Wednesday, November 28, 2012

God has called this beautiful soul to heaven.


Throughout the years I’ve written a lot of posts about my Grandma Barb.

Her recipes (slush, coleslaw , peach cobbler and scalloped potatoes), her recipe-box-inspired cookbook, the cute pig cookies, DIY cosmetic bags and scarves, naming my store after her and my feelings about her first getting sick.

My favorite by far, were the photos I took in her house a couple years back. The whole time she was skeptical of my intent to take these photographs, giving me a crooked eye and getting up once to follow me with her walker. I knew one day these photographs would mean more than most photos I take. Sadly, that day is today. Grandma Barb passed away a little after 2 p.m.

It's amusing how my normal daily activities have reminded me of funny and joyful memories of my Grandma the last couple days. Like the time I dyed her hair (I was about 8) and used her ears to turn her head, you know to make sure the dye was everywhere. Or when we played putt-putt and lied about our scores to my Grandfather - which he totally called us out on. How, for the longest time, she didn't believe I was her granddaughter because I didn't like chocolate! And when we spent days in her damp basement making baby doll clothes that I ended up using for my stuffed kitty cat. Moments I hadn't thought about in years, but make me smile and grateful for the thousands of memories I have just like those.

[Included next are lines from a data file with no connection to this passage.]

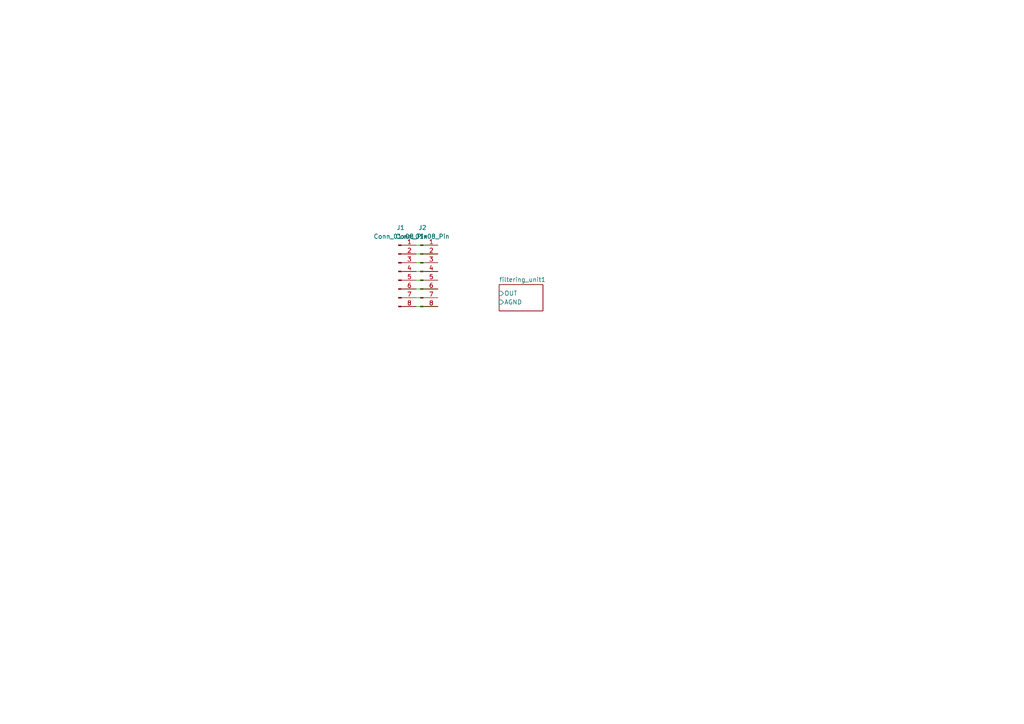
<source format=kicad_sch>
(kicad_sch
	(version 20231120)
	(generator "eeschema")
	(generator_version "8.0")
	(uuid "0508455b-154d-481c-98e2-b8bd7d3c294f")
	(paper "A4")
	
	(wire
		(pts
			(xy 120.65 78.74) (xy 127 78.74)
		)
		(stroke
			(width 0)
			(type default)
		)
		(uuid "138b0662-c21e-4f10-af22-2b76c06afc99")
	)
	(wire
		(pts
			(xy 120.65 83.82) (xy 127 83.82)
		)
		(stroke
			(width 0)
			(type default)
		)
		(uuid "27b8bd1d-48b3-4fcd-bbc5-65791ac97f2f")
	)
	(wire
		(pts
			(xy 120.65 88.9) (xy 127 88.9)
		)
		(stroke
			(width 0)
			(type default)
		)
		(uuid "714f04ef-14d9-4415-a34b-f34f43b690d3")
	)
	(wire
		(pts
			(xy 120.65 86.36) (xy 127 86.36)
		)
		(stroke
			(width 0)
			(type default)
		)
		(uuid "9c329bcb-6ee9-4123-b8cc-bb71b35cb303")
	)
	(wire
		(pts
			(xy 120.65 71.12) (xy 127 71.12)
		)
		(stroke
			(width 0)
			(type default)
		)
		(uuid "b5e99030-27db-45c6-91f2-b1a4ea8c76e5")
	)
	(wire
		(pts
			(xy 120.65 81.28) (xy 127 81.28)
		)
		(stroke
			(width 0)
			(type default)
		)
		(uuid "d58c7667-32f3-4e43-8619-5224718c4434")
	)
	(wire
		(pts
			(xy 120.65 73.66) (xy 127 73.66)
		)
		(stroke
			(width 0)
			(type default)
		)
		(uuid "e97097df-8bac-4ca6-8882-e7b40cdcc8ee")
	)
	(wire
		(pts
			(xy 120.65 76.2) (xy 127 76.2)
		)
		(stroke
			(width 0)
			(type default)
		)
		(uuid "f17cd1cb-1395-429e-ba3e-2ed70d1827c9")
	)
	(symbol
		(lib_id "Connector:Conn_01x08_Pin")
		(at 115.57 78.74 0)
		(unit 1)
		(exclude_from_sim no)
		(in_bom yes)
		(on_board yes)
		(dnp no)
		(fields_autoplaced yes)
		(uuid "1285867d-7cf7-4123-ae17-ee121da5de17")
		(property "Reference" "J1"
			(at 116.205 66.04 0)
			(effects
				(font
					(size 1.27 1.27)
				)
			)
		)
		(property "Value" "Conn_01x08_Pin"
			(at 116.205 68.58 0)
			(effects
				(font
					(size 1.27 1.27)
				)
			)
		)
		(property "Footprint" "Connector_PinHeader_1.27mm:PinHeader_1x08_P1.27mm_Vertical"
			(at 115.57 78.74 0)
			(effects
				(font
					(size 1.27 1.27)
				)
				(hide yes)
			)
		)
		(property "Datasheet" "~"
			(at 115.57 78.74 0)
			(effects
				(font
					(size 1.27 1.27)
				)
				(hide yes)
			)
		)
		(property "Description" "Generic connector, single row, 01x08, script generated"
			(at 115.57 78.74 0)
			(effects
				(font
					(size 1.27 1.27)
				)
				(hide yes)
			)
		)
		(pin "3"
			(uuid "203833d7-0853-4770-9957-843c33488ebe")
		)
		(pin "5"
			(uuid "910a691a-a33d-43a0-8bdc-41635c26481c")
		)
		(pin "2"
			(uuid "cabb856a-e8d7-49ca-a7e2-5cd923899f3a")
		)
		(pin "1"
			(uuid "c2fde913-0cbe-417a-82fb-f7da020f4ca4")
		)
		(pin "6"
			(uuid "71749195-4f41-4338-af48-926d301683f9")
		)
		(pin "4"
			(uuid "f0768986-cc3b-4dff-8f53-ab212569757c")
		)
		(pin "7"
			(uuid "65761cf9-ea9e-47b7-8557-3dfb7d4dfc87")
		)
		(pin "8"
			(uuid "b7b10605-2270-471e-94b7-fbc569d2d24e")
		)
		(instances
			(project ""
				(path "/0508455b-154d-481c-98e2-b8bd7d3c294f"
					(reference "J1")
					(unit 1)
				)
			)
		)
	)
	(symbol
		(lib_id "Connector:Conn_01x08_Pin")
		(at 121.92 78.74 0)
		(unit 1)
		(exclude_from_sim no)
		(in_bom yes)
		(on_board yes)
		(dnp no)
		(uuid "71ffcde8-1f26-4ef8-b75a-149ebdcae091")
		(property "Reference" "J2"
			(at 122.555 66.04 0)
			(effects
				(font
					(size 1.27 1.27)
				)
			)
		)
		(property "Value" "Conn_01x08_Pin"
			(at 122.555 68.58 0)
			(effects
				(font
					(size 1.27 1.27)
				)
			)
		)
		(property "Footprint" "Connector_PinHeader_1.27mm:PinHeader_1x08_P1.27mm_Vertical"
			(at 121.92 78.74 0)
			(effects
				(font
					(size 1.27 1.27)
				)
				(hide yes)
			)
		)
		(property "Datasheet" "~"
			(at 121.92 78.74 0)
			(effects
				(font
					(size 1.27 1.27)
				)
				(hide yes)
			)
		)
		(property "Description" "Generic connector, single row, 01x08, script generated"
			(at 121.92 78.74 0)
			(effects
				(font
					(size 1.27 1.27)
				)
				(hide yes)
			)
		)
		(pin "3"
			(uuid "b11112ca-687e-42a2-b7c0-a4a7b2fb8e8a")
		)
		(pin "5"
			(uuid "e598192c-4ef9-4a73-b753-f04e55a9d6f1")
		)
		(pin "2"
			(uuid "6c4dc7c2-480b-4448-8309-87de4ae6576a")
		)
		(pin "1"
			(uuid "98e89f14-054d-48de-b71b-4b7b933f5d33")
		)
		(pin "6"
			(uuid "1bc0d5b8-8e4e-468b-b872-015e9d73b279")
		)
		(pin "4"
			(uuid "4747a71d-d962-4ca4-9c57-19018699d5bc")
		)
		(pin "7"
			(uuid "8a52a8d3-9d76-4a76-a1ea-4c020de9e2a2")
		)
		(pin "8"
			(uuid "75ca5048-5a9d-4758-873c-521b01e08f11")
		)
		(instances
			(project "FILT_INTERFACE"
				(path "/0508455b-154d-481c-98e2-b8bd7d3c294f"
					(reference "J2")
					(unit 1)
				)
			)
		)
	)
	(sheet
		(at 144.78 82.55)
		(size 12.7 7.62)
		(fields_autoplaced yes)
		(stroke
			(width 0.1524)
			(type solid)
		)
		(fill
			(color 0 0 0 0.0000)
		)
		(uuid "8ab6d289-b28d-42b3-a6b0-d74c6c6d884b")
		(property "Sheetname" "filtering_unit1"
			(at 144.78 81.8384 0)
			(effects
				(font
					(size 1.27 1.27)
				)
				(justify left bottom)
			)
		)
		(property "Sheetfile" "filtering_unit.kicad_sch"
			(at 144.78 90.7546 0)
			(effects
				(font
					(size 1.27 1.27)
				)
				(justify left top)
				(hide yes)
			)
		)
		(pin "AGND" input
			(at 144.78 87.63 180)
			(effects
				(font
					(size 1.27 1.27)
				)
				(justify left)
			)
			(uuid "1e9166d3-c833-4c9b-9f5b-51a926f31912")
		)
		(pin "OUT" input
			(at 144.78 85.09 180)
			(effects
				(font
					(size 1.27 1.27)
				)
				(justify left)
			)
			(uuid "fa8a6214-4c8f-4bbb-9dd5-7615c6ee4393")
		)
		(instances
			(project "FILT_INTERFACE"
				(path "/0508455b-154d-481c-98e2-b8bd7d3c294f"
					(page "2")
				)
			)
		)
	)
	(sheet_instances
		(path "/"
			(page "1")
		)
	)
)

</source>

In the next several days we'll be planning to say good-bye to her in a way she'd appreciate. But, I have to keep reminding myself this isn't a time to be sad, it's a celebration of her amazing life. In her 85 years she managed to travel to 49 states (and has pictures to prove it)! She never had a bad word to say about anyone. Okay, well maybe one (but it would be so quiet and hush that you wouldn't be able to hear it...for some reason that's the way women in my family talk about others?). She was an avid reader, knitter, sweets connoisseur, great care-package-sender and all-around cheerful person. It goes without say, but we'll all miss her dearly. I feel comfort in knowing I have an amazing angel looking over me now.